Generally, a processor will receive instructions and data from a
read-only memory and/or a random access memory. The essential
elements of a computer are a processor for executing instructions
and a memory. Generally, a computer will include one or more mass
storage devices for storing data files; such devices include
magnetic disks, such as internal hard disks and removable disks;
magneto-optical disks; and optical disks. Storage devices suitable
for tangibly embodying computer program instructions and data
include all forms of non-volatile memory, including by way of
example semiconductor memory devices, such as EPROM, EEPROM, and
flash memory devices; magnetic disks such as internal hard disks
and removable disks; magneto-optical disks; and CD-ROM disks. Any
of the foregoing can be supplemented by, or incorporated in, ASICs
(application-specific integrated circuits).
[0098] To provide for interaction with a user, the invention can be
implemented on a computer system having a display device such as a
monitor or LCD screen for displaying information to the user and a
keyboard and a pointing device such as a mouse or a trackball by
which the user can provide input to the computer system. The
computer system can be programmed to provide a graphical user
interface through which computer programs interact with users.
[0099] A number of embodiments of the invention have been
described. Nevertheless, it will be understood that various
modifications may be made without departing from the spirit and
scope of the invention. Accordingly, other embodiments are within
the scope of the following claims.
* * * * *

Problem requirements: Reproduce the passage on computer hardware and user interfaces word for word, from start to finish.

(Data extracted from a collection)
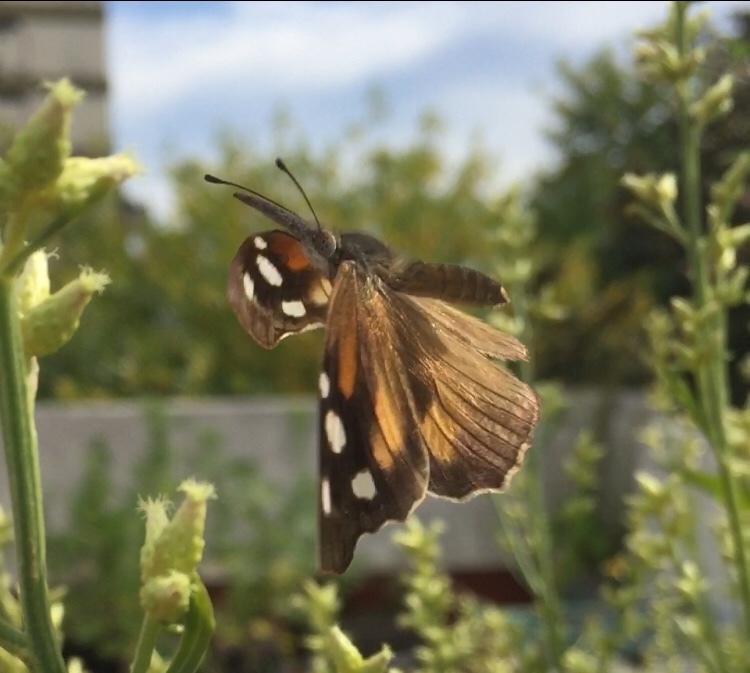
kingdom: Animalia
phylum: Arthropoda
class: Insecta
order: Lepidoptera
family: Nymphalidae
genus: Libytheana
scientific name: Libytheana carinenta
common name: American snout
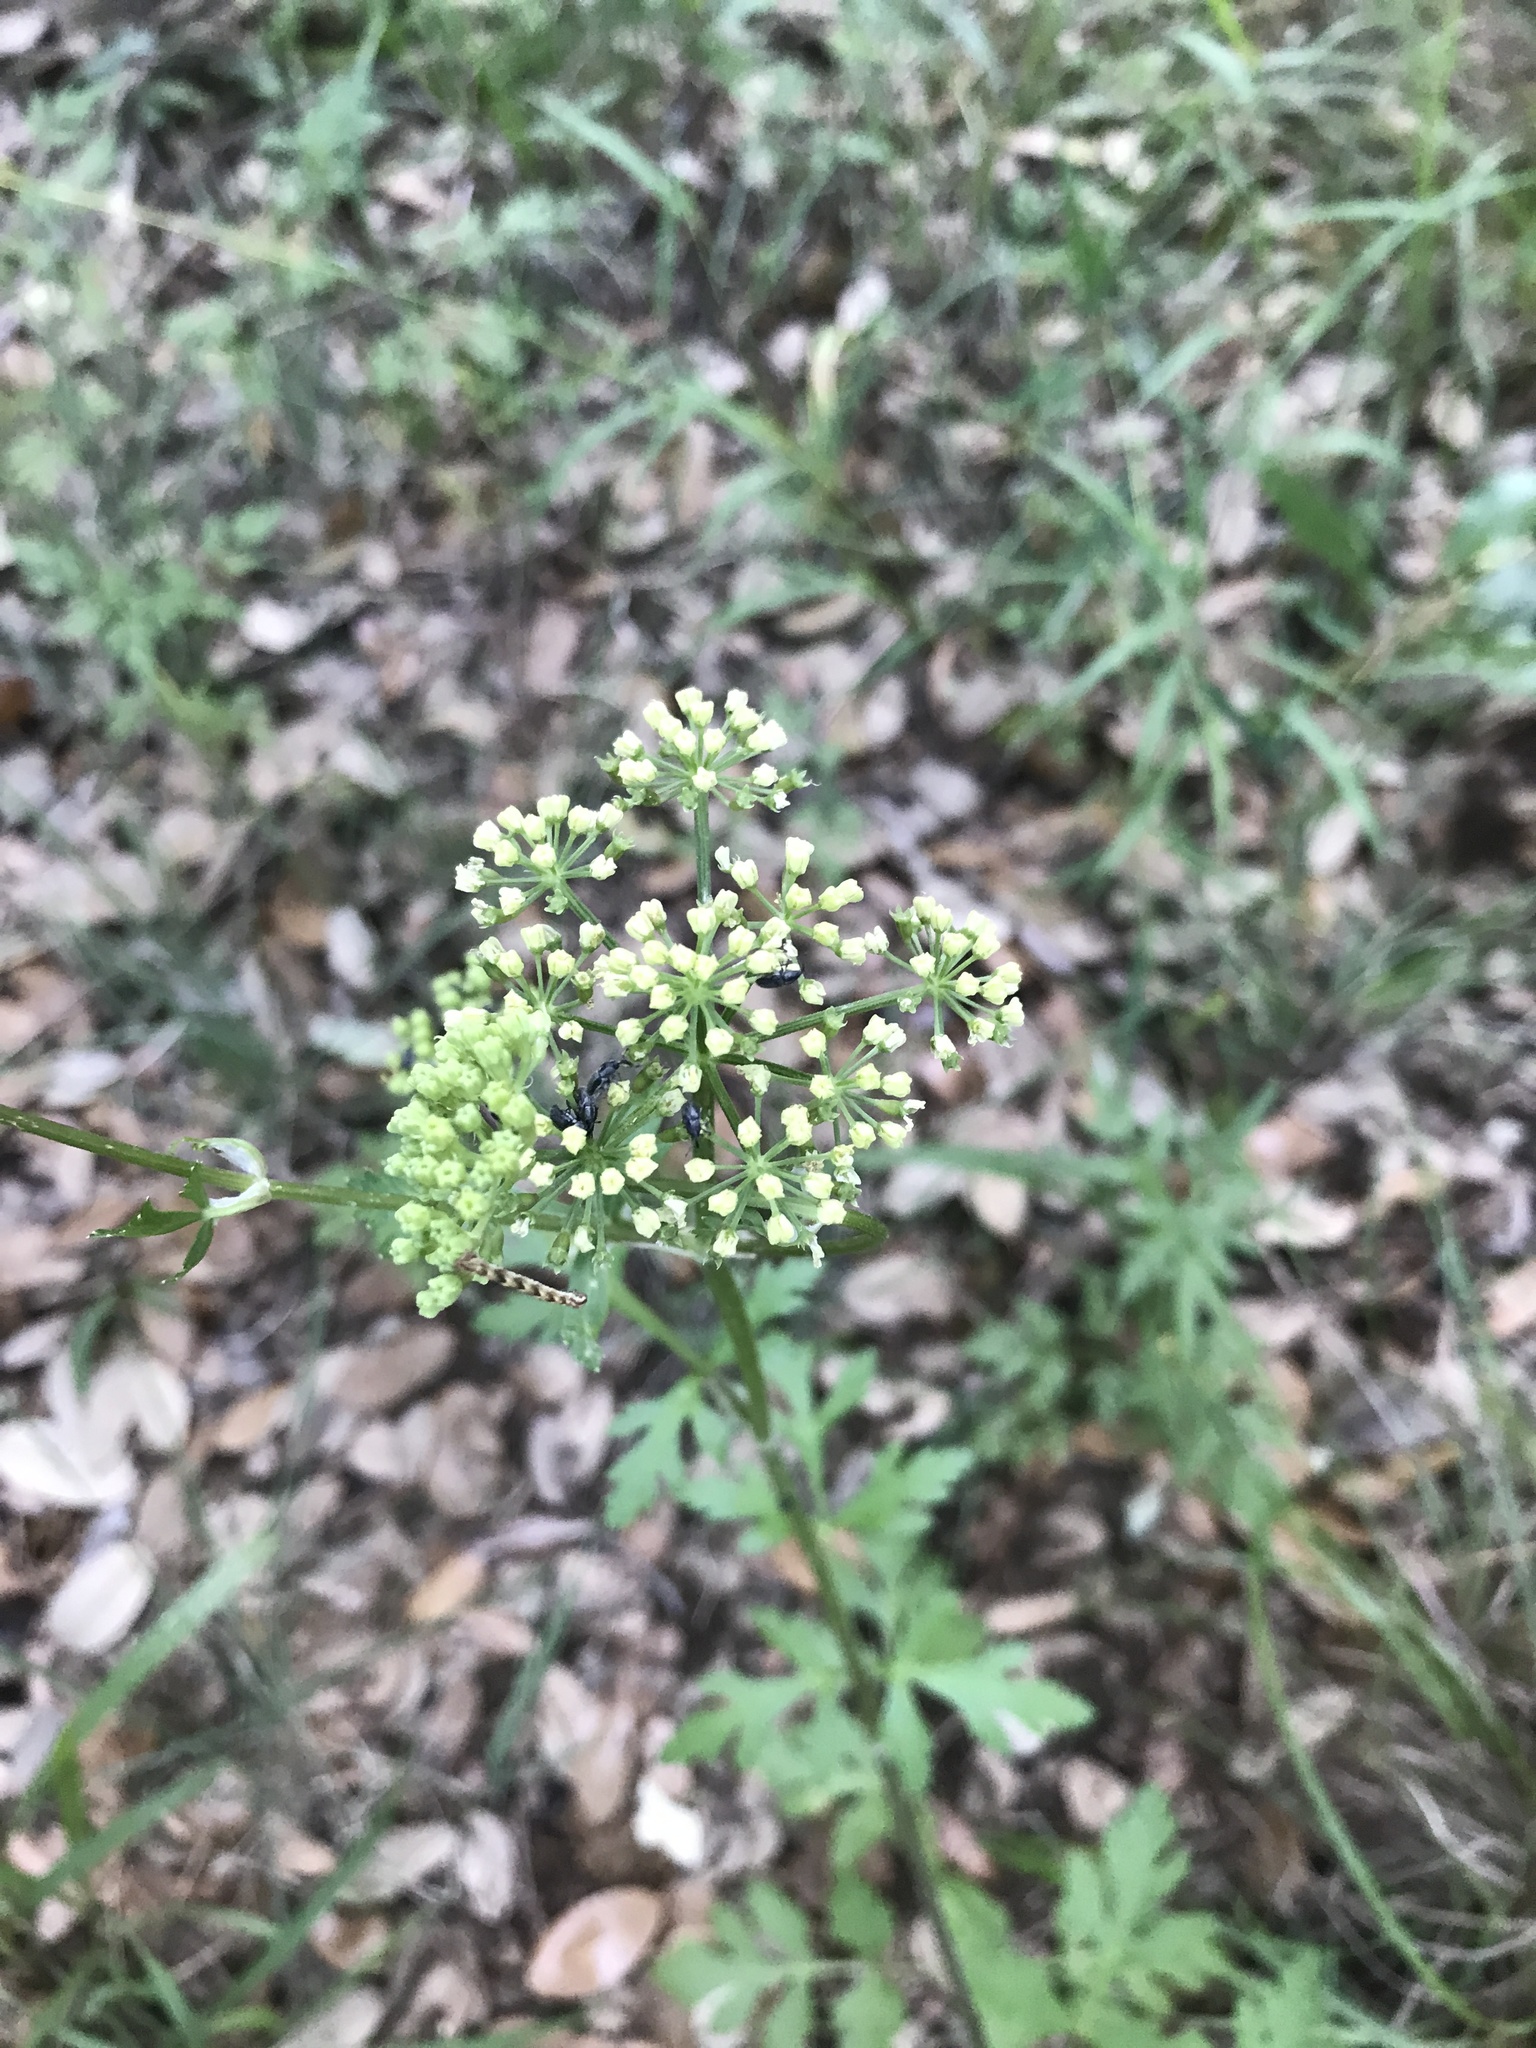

Task output:
Generally, a processor will receive instructions and data from a
read-only memory and/or a random access memory. The essential
elements of a computer are a processor for executing instructions
and a memory. Generally, a computer will include one or more mass
storage devices for storing data files; such devices include
magnetic disks, such as internal hard disks and removable disks;
magneto-optical disks; and optical disks. Storage devices suitable
for tangibly embodying computer program instructions and data
include all forms of non-volatile memory, including by way of
example semiconductor memory devices, such as EPROM, EEPROM, and
flash memory devices; magnetic disks such as internal hard disks
and removable disks; magneto-optical disks; and CD-ROM disks. Any
of the foregoing can be supplemented by, or incorporated in, ASICs
(application-specific integrated circuits).
[0098] To provide for interaction with a user, the invention can be
implemented on a computer system having a display device such as a
monitor or LCD screen for displaying information to the user and a
keyboard and a pointing device such as a mouse or a trackball by
which the user can provide input to the computer system. The
computer system can be programmed to provide a graphical user
interface through which computer programs interact with users.
[0099] A number of embodiments of the invention have been
described. Nevertheless, it will be understood that various
modifications may be made without departing from the spirit and
scope of the invention. Accordingly, other embodiments are within
the scope of the following claims.
* * * * *